August 14, 2005
SundayÂ
One of the things I’ve learned from the scrapbooking hobby I dabble in is that, when it comes to the family photographs that have been stuffed hapharzardly in drawers, sometimes for years, you need to get current and stay current, and then go back and catalog one envelope at a time of the past.
I’m in Vermont tonight, at the start of the final two weeks of my Summer 2005 Gallivanting. At the end of this period I will have been away from home for 34 of the 92 days of summer, first in Wyoming, then a brief trip to Massachusetts, and now, the Bread Loaf Writers’ Conference, which begins on Wednesday.
I have three more pieces to finish about the Wyoming trip and something to say about Massachusetts. But I’ve decided it’s best to just get started on the Vermont experience. Get current, stay current, and fill in the gaps later.
I’m taking the title of this piece, “North of Boston,” from the volume by Robert Frost published in 1914 that established his mature voice and made him a force in twentieth century American poetry. I’m on something of a Frost quest this year. He is, of course, intimately associated with Bread Loaf. The farm he lived on during the summers is only a little way down the road. And there is a lovely interpretive trail nearby, a nature walk that illustrates spots with extracts from his poetry. Jay Parini, a Frost scholar and biographer, will be at Bread Loaf again. And I have some time tomorrow to visit the Frost museum and grave site in Shaftsbury.
I am, actually, way north (and west) of Boston. Bread Loaf takes place on a mountain campus about ten miles from the town of Middlebury (and eight miles from the Old Hancock Hotel on the corner of Routes 125 and 100, where I stay). It’s 430 miles north and only a little west of where I live.
The drive takes nine hours. Mapquest says six and a half, but they don’t allow for stopping for refreshment, missing the turn (again) for 100 North, and navigating the stretch of that road between Rutland and Hancock in a driving rain (again). Vermont has signs advising that a given thoroughfare is a “long winding road.” It’s said that Paul McCartney was inspired by the B842, a thirty-one mile stretch in Scotland that winds from Kintyre into Campbelltown, as well as the impending breakup of the Beatles. The song hit number one in the US on June 13, 1970, while I was recovering from a breakup of my own. The first time I saw the sign at the base of the mountain I burst into tears.
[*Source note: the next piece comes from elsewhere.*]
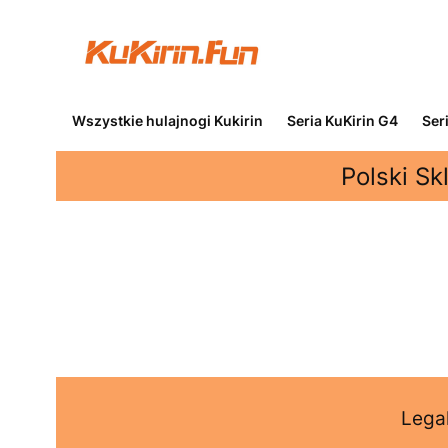
Wszystkie hulajnogi Kukirin
Seria KuKirin G4
Ser
Polski Sk
Legal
My companion on this long drive was Joan Allen, by way of her recorded reading of Unless, the last novel by Carol Shields, who died in 2003. Allen is a superb reader, and the book held me spellbound. It’s about a writer endeavoring to finish the sequel to her well-received first novel while dealing with the decision by her twenty-year-old daughter to drop out of school and devote her time to begging on the streets of Toronto.
Just before I left I reviewed the ambitious things I had to say about my plans to write a novel between Bread Loaf 2004 and Bread Loaf 2005. I didn’t do it. I failed not because I have no talent but because I just didn’t try. I stalled and procrastinated and made excuses. It might be true that I have no talent. It’s time to find out, finally, if I do.